The Value of Natural Language Processing in Standards Development

By Chris Harding, CEO of Lacibus

Until very recently, conversing with AI was an activity left to engineers and technical specialists. But with the increased availability and buzz around generative AI such as ChatGPT, more people and industries are working with language-based AI and discovering the benefits of natural language processing (NLP).

Chris Harding
Chris Harding

NLP, a branch of AI, is a method of analyzing and classifying human speech or text that enables a computer to understand human communication. NLP technology is already used for a number of functions, including spam detection, social media sentiment analysis, text summarization, and machine translation, offering a more accurate translation between languages and ultimately capturing meaning and tone more effectively.

But the most widespread application of NLP comes in the form of virtual agents and chatbots, whereby speech recognition is used to identify patterns in voice and text to respond with appropriate action or helpful advice. This technology is already powering Facebook Messenger, the Google search platform, Amazon recommendations, and Apple’s Siri, but its latest and most talked-about application is ChatGPT.

NLP in ChatGPT

ChatGPT packages OpenAI’s state-of-the-art NLP into a free-to-use chatbot that has drawn considerable attention from the public for its potential impact on content creation, customer service, coding, and more. As well as its widespread accessibility, ChatGPT has attracted attention because of its ability to respond to questions on any given topic, rather than focusing on one topic or just providing a few pre-defined prompts. This is due to the sheer size of the data set that OpenAI used to train the ChatGPT language model, which puts it streets ahead of existing sales and support chatbots.

Despite its potential for disruptive change, there are limitations to the NLP that underlie ChatGPT. Its capabilities are constantly evolving, but NLP models still often misunderstand sarcasm, idioms, and the finer nuances of human language, which can lead to errors and irrelevancies in output.

Depending on its training data, an NLP can also result in outdated, biased, or inaccurate results, even resulting in prejudicial claims. And this doesn’t begin to cover the potential data privacy issues and intellectual property infringement that can arise from ChatGPT – much of the data used to train NLP models is scraped from the internet and can infringe on the privacy of individuals or organizations. To get the most value from NLP while minimizing the risk of context, ethical, or privacy issues, businesses need to harness collaborative intelligence.

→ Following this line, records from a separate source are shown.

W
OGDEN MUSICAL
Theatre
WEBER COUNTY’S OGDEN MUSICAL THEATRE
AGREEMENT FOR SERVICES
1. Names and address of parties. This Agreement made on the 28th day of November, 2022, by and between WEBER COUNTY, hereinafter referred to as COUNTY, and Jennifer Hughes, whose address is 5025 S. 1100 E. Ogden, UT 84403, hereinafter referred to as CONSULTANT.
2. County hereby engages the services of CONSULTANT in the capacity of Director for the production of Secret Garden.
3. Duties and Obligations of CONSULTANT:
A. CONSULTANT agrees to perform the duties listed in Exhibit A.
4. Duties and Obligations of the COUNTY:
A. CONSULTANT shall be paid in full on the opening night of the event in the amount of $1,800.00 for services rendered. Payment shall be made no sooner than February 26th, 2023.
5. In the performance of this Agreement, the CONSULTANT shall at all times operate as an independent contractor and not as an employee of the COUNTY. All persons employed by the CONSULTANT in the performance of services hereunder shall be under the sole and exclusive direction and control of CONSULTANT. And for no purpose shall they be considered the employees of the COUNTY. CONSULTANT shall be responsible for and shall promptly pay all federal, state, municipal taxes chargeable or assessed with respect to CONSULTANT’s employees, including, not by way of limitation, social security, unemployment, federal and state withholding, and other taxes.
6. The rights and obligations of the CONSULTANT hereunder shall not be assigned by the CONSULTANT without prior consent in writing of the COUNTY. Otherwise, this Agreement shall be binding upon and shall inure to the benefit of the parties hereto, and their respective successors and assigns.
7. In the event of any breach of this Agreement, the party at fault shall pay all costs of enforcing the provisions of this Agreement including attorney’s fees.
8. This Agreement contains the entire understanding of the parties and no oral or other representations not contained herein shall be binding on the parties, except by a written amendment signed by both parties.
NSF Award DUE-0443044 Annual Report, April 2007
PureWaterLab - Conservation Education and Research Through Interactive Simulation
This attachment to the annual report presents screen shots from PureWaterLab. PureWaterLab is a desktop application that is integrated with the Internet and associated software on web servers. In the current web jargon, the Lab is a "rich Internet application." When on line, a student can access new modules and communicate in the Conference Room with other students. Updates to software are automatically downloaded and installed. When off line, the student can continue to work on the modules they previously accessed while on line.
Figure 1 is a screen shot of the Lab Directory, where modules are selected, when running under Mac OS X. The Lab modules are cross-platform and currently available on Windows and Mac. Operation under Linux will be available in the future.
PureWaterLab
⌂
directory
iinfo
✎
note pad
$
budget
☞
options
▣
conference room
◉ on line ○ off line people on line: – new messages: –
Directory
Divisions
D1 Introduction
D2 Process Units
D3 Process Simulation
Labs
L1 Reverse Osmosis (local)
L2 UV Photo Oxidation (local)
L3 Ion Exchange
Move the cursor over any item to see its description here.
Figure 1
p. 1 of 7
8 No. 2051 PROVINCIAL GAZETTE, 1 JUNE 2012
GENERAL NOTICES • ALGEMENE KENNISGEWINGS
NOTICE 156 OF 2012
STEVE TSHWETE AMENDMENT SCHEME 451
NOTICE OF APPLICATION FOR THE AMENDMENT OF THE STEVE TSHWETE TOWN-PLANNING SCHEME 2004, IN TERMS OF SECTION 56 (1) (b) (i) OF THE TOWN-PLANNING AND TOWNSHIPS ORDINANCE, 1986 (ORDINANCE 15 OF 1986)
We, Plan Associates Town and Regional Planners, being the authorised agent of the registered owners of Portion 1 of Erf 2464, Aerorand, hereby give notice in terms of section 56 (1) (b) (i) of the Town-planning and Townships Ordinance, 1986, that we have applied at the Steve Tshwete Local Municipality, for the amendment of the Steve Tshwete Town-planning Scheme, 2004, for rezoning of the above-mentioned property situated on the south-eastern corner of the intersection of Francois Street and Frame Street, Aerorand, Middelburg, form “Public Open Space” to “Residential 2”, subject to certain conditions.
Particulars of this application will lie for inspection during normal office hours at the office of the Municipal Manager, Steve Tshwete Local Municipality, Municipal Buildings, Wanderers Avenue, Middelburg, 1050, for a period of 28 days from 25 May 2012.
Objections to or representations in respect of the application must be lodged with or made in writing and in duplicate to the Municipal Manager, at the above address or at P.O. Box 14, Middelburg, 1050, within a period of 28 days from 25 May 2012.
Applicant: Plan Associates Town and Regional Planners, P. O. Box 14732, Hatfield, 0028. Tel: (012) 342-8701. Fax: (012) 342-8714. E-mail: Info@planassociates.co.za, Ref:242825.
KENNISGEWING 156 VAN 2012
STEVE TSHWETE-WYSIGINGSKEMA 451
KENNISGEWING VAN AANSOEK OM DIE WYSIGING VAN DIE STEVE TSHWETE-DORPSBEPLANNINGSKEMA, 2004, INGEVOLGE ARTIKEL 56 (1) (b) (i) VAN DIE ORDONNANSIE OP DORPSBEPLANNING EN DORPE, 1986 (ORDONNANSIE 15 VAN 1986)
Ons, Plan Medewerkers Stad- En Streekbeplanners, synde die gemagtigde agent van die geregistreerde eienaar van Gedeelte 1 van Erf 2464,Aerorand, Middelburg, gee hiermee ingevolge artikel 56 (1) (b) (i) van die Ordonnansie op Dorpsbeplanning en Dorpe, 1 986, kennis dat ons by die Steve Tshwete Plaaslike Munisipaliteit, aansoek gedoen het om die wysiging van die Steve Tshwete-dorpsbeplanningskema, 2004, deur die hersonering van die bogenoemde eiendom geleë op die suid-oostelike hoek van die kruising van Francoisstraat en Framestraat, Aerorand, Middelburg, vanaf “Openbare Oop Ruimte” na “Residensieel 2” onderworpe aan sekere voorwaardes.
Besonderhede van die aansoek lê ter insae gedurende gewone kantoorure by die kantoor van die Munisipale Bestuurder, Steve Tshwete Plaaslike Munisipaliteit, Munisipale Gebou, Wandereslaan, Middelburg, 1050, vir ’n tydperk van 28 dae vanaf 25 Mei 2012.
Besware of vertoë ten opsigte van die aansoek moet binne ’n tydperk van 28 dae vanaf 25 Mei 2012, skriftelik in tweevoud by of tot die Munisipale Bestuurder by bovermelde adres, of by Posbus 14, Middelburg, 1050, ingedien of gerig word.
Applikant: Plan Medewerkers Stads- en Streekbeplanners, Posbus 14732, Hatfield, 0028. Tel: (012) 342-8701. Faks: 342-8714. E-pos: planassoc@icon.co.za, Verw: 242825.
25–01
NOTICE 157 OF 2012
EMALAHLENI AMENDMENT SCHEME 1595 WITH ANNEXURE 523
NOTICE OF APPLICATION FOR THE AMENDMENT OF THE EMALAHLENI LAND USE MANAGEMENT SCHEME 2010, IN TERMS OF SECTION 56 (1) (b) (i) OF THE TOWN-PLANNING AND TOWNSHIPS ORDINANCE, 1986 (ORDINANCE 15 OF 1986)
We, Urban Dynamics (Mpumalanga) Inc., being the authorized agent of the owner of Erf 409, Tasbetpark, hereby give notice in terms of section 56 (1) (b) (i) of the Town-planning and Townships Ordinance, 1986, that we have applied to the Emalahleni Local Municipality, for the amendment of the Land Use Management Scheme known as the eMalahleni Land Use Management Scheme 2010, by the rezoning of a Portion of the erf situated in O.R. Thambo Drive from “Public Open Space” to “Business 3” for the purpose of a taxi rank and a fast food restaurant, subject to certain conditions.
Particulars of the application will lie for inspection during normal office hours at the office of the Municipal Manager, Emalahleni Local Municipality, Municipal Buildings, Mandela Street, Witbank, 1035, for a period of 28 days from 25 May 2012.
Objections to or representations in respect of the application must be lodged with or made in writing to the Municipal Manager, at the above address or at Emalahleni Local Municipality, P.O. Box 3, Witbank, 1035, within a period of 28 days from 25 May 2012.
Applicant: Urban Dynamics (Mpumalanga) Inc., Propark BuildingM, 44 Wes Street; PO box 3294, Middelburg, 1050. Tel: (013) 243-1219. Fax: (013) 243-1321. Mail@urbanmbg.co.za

The power of collaborative intelligence

Rather than using AI and NLP to entirely replace people and business processes, collaborative intelligence means creating a well-organized partnership between humans and machines. With machines providing a greater body of knowledge at a faster speed than humans can, and humans adding a moral and ethical dimension, as well as an element of “common sense”, better ideas will be developed.

According to research by Harvard Business Review involving 1,500 companies, businesses achieve the most significant performance improvements when humans and machines work together, showing improvements in the leadership, teamwork, creativity, and social skills of humans and the speed, scalability, and quantitative capabilities of machines. With humans playing a key role in training, maintaining, and sustaining AI, organizations can embrace collaborative intelligence to truly achieve the best of both worlds.

Using NLP for standards development

NLP is unlocking new business value for organizations in a variety of industries, one of which is standards development. Standards enables businesses and people to work together more efficiently by creating a common foundation for communication. Over time, the scope of these standards has expanded, with standards like the UNIX® standard helping software developers collaborate by defining operating systems and the TOGAF® standard helping enterprise architects collaborate by describing how they develop architecture.

The concept of Standards as Code is emerging, whereby a standard may consist of executable code, provided that the code is subject to consensus-led change control. This unlocks the potential for computer software to act as practical standards. This software is able to include NLP-driven programs like ChatGPT, with standards consisting of their language models. Standards as Language Models presents a huge and industry-disrupting advancement in the standards world.

In addition to providing a way of representing standards, NLP can support their development and help people use and implement them. The Open Group Data Integration Work Group is exploring these possibilities through work on its forthcoming Guide to Data Integration using The Open Group Standards. To establish a shared basis, it is researching use cases and current trends in data integration, reviewing the corpus of The Open Group standards to identify relevant clauses.

The Data Integration Work Group uses a prototype Ideas Browser to analyze sets of webpages, enabling users to browse topics and ideas without needing to read them in full. Summaries are then created by large language model such as the one used by ChatGPT and, while this won’t replace professionals, it will allow them to review much more material, make faster decisions, and ultimately produce better work. By using NLP to empower collaborative intelligence, organizations can get the most value from AI technology, while supporting and upskilling their employees.